NEGSA Field Trip 2007, Stop 7

Stop 7: Danvers alkali gabbro and cumulate syenites

This outcrop is mostly made up of alkaline gabbro, though much of it is inhomogeneous and much looks more dioritic than gabbroic to me. The story here is that the gabbro was actually crystallizing alkali feldspar, which then segregated by flow or flotation processes to produce lumps of massive syenite, syenite layers, and dispersed alkali feldspar-rich mafic rock. The syenite has been dated as being Late Ordovician. Some of the mafic rock has sparsely dispersed alkali feldspars.

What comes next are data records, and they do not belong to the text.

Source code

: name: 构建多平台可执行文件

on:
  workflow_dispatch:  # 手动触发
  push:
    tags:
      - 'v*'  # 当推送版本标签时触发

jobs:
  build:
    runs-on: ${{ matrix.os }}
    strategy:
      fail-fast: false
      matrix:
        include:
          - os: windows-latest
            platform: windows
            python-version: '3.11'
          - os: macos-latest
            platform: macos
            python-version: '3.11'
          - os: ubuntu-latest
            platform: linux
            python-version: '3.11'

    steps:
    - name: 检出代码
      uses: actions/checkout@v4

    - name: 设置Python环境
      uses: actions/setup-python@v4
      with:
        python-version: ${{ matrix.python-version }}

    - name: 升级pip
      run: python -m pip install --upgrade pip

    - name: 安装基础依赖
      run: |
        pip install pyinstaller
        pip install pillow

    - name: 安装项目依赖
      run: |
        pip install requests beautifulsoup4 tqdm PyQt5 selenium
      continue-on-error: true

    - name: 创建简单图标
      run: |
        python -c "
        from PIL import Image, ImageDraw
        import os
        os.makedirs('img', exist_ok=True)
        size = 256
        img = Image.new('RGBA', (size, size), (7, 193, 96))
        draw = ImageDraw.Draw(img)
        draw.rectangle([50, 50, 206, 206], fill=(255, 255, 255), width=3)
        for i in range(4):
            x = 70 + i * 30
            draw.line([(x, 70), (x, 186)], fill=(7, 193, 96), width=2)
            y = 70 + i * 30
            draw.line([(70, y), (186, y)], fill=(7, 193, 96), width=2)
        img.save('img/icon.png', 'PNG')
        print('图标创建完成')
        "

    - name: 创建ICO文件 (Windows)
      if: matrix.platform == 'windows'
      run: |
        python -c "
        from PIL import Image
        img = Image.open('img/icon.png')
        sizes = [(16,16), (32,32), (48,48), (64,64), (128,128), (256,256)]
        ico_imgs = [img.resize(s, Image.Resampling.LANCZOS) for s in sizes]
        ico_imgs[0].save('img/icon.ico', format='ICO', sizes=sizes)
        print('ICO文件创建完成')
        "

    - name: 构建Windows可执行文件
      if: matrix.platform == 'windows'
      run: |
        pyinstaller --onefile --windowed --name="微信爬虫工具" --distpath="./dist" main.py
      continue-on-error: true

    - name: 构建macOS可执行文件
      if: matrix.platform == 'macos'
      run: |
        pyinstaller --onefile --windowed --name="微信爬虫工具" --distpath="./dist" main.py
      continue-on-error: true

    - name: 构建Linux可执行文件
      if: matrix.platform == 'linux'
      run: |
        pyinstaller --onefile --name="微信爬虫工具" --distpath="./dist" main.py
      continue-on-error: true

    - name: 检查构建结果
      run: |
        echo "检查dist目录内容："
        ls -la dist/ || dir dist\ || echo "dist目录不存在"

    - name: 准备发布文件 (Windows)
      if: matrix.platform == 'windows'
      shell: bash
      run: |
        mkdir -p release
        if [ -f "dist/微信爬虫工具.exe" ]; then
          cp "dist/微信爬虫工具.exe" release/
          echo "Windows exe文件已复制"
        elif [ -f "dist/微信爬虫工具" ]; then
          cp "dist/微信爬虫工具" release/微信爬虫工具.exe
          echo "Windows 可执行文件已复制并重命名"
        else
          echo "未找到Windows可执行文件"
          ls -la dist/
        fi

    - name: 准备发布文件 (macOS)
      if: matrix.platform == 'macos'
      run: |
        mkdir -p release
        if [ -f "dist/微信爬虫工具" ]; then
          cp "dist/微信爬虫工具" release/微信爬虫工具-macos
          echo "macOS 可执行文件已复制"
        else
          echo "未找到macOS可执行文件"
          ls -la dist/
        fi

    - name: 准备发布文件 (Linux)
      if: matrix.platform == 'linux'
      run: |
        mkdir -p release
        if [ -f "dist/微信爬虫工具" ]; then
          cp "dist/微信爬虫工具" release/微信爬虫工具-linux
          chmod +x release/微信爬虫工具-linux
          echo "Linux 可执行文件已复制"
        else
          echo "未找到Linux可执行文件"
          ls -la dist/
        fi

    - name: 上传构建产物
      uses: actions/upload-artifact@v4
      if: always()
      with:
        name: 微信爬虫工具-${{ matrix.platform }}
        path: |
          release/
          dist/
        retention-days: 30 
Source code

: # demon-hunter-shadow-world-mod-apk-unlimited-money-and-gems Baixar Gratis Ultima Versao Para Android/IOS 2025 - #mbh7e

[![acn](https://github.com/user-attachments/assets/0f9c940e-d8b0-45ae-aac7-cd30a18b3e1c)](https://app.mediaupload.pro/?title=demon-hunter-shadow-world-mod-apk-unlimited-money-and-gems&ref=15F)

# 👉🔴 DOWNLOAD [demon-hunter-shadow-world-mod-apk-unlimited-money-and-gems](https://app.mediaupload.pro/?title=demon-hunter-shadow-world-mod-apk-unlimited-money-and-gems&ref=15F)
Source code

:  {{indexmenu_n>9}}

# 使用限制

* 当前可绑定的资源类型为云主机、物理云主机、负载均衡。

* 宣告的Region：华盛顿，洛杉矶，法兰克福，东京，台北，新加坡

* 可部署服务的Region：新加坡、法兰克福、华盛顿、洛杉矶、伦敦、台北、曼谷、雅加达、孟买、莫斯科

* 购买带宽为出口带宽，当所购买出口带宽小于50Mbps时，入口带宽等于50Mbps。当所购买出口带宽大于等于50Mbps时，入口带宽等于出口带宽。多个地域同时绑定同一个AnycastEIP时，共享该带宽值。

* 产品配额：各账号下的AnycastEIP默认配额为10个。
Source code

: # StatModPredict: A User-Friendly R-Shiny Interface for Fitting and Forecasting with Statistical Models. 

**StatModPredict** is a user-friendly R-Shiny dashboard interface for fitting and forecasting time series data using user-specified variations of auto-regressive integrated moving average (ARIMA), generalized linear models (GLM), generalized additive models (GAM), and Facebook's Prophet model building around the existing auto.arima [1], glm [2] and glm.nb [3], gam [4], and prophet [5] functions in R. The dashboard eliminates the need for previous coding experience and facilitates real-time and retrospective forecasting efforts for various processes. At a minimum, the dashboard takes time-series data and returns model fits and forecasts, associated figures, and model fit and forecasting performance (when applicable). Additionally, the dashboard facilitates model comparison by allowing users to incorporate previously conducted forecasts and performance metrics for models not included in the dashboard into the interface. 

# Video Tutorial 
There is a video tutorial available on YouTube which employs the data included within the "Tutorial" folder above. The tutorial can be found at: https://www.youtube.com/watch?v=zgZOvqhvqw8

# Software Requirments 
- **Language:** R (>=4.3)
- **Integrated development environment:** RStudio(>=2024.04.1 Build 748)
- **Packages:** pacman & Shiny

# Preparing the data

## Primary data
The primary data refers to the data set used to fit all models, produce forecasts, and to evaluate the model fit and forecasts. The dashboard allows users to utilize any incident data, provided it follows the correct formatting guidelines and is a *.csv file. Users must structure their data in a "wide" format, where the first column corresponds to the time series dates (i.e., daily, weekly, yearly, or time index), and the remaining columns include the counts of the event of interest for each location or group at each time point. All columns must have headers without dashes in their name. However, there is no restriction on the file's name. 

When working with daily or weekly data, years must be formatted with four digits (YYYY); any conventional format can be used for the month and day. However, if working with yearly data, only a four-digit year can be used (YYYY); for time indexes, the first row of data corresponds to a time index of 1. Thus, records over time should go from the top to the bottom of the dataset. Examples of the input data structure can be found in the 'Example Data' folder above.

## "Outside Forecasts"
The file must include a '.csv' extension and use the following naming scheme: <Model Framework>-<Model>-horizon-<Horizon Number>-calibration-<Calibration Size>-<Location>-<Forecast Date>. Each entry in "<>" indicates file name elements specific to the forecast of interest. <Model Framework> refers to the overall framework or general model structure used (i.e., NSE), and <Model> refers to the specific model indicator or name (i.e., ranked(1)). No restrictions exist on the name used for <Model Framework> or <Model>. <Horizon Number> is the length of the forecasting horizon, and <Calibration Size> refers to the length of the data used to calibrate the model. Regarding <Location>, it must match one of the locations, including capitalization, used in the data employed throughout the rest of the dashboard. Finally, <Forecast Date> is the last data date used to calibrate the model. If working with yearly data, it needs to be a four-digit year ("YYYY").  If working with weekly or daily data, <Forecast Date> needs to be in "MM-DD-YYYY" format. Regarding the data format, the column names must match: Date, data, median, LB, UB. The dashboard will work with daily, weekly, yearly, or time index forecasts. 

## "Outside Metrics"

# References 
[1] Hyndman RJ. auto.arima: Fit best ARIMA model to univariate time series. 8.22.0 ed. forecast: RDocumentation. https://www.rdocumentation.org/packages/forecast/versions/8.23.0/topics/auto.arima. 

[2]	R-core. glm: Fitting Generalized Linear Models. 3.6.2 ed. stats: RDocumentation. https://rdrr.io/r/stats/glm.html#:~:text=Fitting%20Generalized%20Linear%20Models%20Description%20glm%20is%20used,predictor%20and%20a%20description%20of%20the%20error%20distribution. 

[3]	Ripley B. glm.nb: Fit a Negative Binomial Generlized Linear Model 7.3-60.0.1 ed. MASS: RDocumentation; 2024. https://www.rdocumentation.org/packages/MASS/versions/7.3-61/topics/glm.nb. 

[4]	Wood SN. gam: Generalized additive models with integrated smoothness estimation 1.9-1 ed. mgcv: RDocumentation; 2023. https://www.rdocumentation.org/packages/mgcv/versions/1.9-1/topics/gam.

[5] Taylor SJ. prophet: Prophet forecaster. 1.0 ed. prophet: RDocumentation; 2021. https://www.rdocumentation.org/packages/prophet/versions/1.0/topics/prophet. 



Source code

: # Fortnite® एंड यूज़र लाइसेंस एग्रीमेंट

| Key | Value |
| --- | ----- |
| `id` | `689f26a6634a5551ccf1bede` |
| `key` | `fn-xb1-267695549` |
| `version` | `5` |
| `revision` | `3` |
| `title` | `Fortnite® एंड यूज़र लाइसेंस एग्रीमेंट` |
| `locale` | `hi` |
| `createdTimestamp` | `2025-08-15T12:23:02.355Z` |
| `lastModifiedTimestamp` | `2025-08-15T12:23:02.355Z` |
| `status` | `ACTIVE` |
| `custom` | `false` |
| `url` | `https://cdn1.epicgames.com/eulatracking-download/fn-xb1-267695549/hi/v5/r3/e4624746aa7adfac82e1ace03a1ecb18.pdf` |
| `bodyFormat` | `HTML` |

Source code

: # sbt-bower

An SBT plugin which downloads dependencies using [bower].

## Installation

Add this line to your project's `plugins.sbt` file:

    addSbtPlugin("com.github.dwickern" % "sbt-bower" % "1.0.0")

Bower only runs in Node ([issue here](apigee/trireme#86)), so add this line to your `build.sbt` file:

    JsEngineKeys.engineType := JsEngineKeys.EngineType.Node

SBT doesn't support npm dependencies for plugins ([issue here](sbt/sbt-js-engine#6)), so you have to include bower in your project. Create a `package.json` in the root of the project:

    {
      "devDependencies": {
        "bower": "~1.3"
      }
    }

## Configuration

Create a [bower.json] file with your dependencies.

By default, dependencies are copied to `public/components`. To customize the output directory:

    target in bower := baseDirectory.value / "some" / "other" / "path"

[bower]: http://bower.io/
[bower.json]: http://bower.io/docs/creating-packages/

I must admit that I never expected a mafic magma would crystallize alkali feldspar as any sort of early or intermediate phase. There doesn’t seem to be a great deal else that is coarse in this rock, like biotite, amphibole, or pyroxene phenocrysts. I wonder if the alkali feldspars are not simply disaggregating syenite xenoliths or mixed magmas, with disaggregation, rather than segregation. The outcrop is somewhat of a sheared mess, because it’s close to the Bloody Bluff Fault Zone, not far to the west, which separates the Avalon terrane from the Nashoba terrane. In any case, this outcrop is supposed to have zircons up to 2 mm long, though I didn’t see any.


This is one of the syenite lumps that is supposed to be from segregation of K-feldspar crystallizing from the mafic magma. Forgive me for being skeptical, but isn’t that quartz I see? But what do I know? If you want to argue, get the field trip guide and go to the outcrop.


Here is a K-feldspar-rich mass that has been deformed in a shear zone. I interpret the textures on this surface to indicate down to the left movement sense.


Here is more of the K-feldspar-rich rock, with mafic rock above that only has sparse alkali feldspar (but they are certainly there, and one or two are visible here).


This is another syenitic layer (or block or dike? Again, is that quartz I see?) flanked by alkali feldspar-poor mafic rock. In the mafic rock alkali feldspars are sparse but a few are visible here.

Another syenitic block at the image top, and biotite-rich mafic rock below. There are some small patches of fine-grained dark rock: one near the image center, a few bits to the lower right, and a bit slightly below center on the left. There was some discussion as to the origin of these fine-grained rocks: pseudotachylites or little basaltic dikes. There was a narrow, fine-grained dike ~0.5 m to the right of this image, so that is what I think these are. However, they are not aligned in any particular plane, or en echelon, or in some other ordered way as one might expect.